David Donahue said...

"unfortunately? unfortunately??" -surfer

Yes, actually unfortunately. I actually don't approve of copyright infringement and think sharing songs and movies on P2P should not be legal. It’s as inevitable as jaywalking perhaps, but not legal.

I can't believe I'm actually about to be saying this next bit

I could have had a fair amount of sympathy for the music and movie industries if the RIAA/MPAA were:
-Seeking reasonable civil penalties based on actual loss
-Investigated and prosecuted cases in a careful, legal and ethical manner
-Were very careful to only target defendants that they were extremely certain of
-Were asking for mostly small civil fines and a restraining order to block future P2P sharing

Any large scale or commercial defendants should be hit with the big guns for hefty fines, recovered revenue plus legal and investigative costs. (Minor revenue from Google adwords does not count BTW).

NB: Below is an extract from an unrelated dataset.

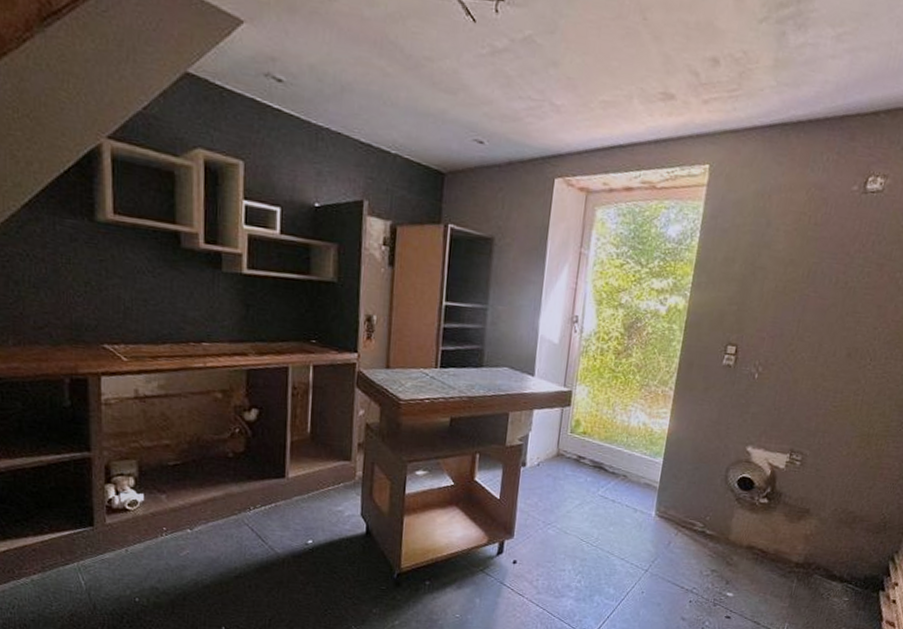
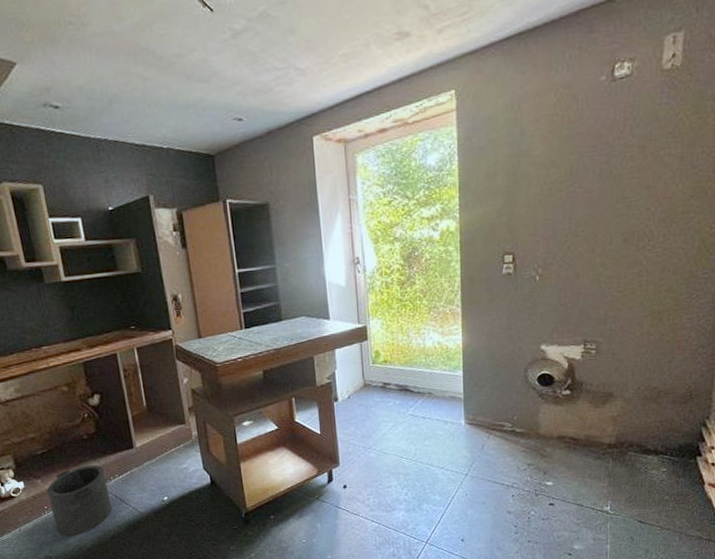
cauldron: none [170,488,245,568] -> present [46,465,112,537]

My point is you should not be giving away content somebody else has created. That is for the content creator to profit from. The penalty should be something like a jaywalking ticket and be a few hundred dollars (less for the truly poor).

You really shouldn't be selling it without licensing either but I think we can agree on that one though.

The RIAA/MPAA could have done this right up front. They could have sent warnings via email and then if it didn't stop, hired good private investigators to build solid cases, sending settlement offers to the provably guilty in the $100-200 range (goes to the artist for PR reasons) and asked for a reasonable and binding promise not to do more such sharing.

If the defendant was innocently or mistakenly identified (it should be very rare) they should have had a process to recheck this that would not prejudice your case (like steps your lawyer could do for you).

If you were provably guilty but yet didn't choose to settle, then after reasonable discovery to build more evidence, they would begrudgingly sue you for those same small fines plus legal costs with an open offer to settle for reasonable costs to date.

The world of P2P would sure be lot different if the RIAA/MPAA could stand on a podium with clean hands and say "hey guys PLEASE stop sharing my stuff, we really don't want to sue you but we will if you make us."

Instead of guilt trips and negativity they could offer cool new service models like:
-Free, any song ever recorded, Internet radio (with ads)
-Low cost licensing (like for broadcast radio) of the above where you can sell your own ads but have to host your own files.
-DRM free recordings for your personal use any way you want.

Instead they made a bunch of innocent file sharing martyrs and have slightly less clean hands than the Roman Empire.

There are lots of possible ways to make money here other than creating the resentment that fosters such ill will towards the record labels and MPAA/RIAA.

If you piss people off, they will find a way to hurt you.
It's a pity, even though they're losing the war, the music and movie industry could turn over a new leaf even still.

They could acknowledge the inevitable failure of their old world business model, stop suing their customers, embrace abolishing all DRM and promote global music/movie interoperability.

They could recognize that since the only real relationship is between the artist and listener/viewer, then a significant percentage of the proceeds should go to them.

The RIAA/MPAA could make money for the labels by coming up with new and better ways to promote new music to me, organizing it and getting in my hands so I could listen to it however and wherever I wanted.

The law should be about fairness and justice. The music and movie industries should be about helping their customers enjoy that music and movies.

Customers are willing to spend their money with people they like to make their lives easier, better and more enjoyable.

The music and movie industry could fill that role if only they looked forward and not back.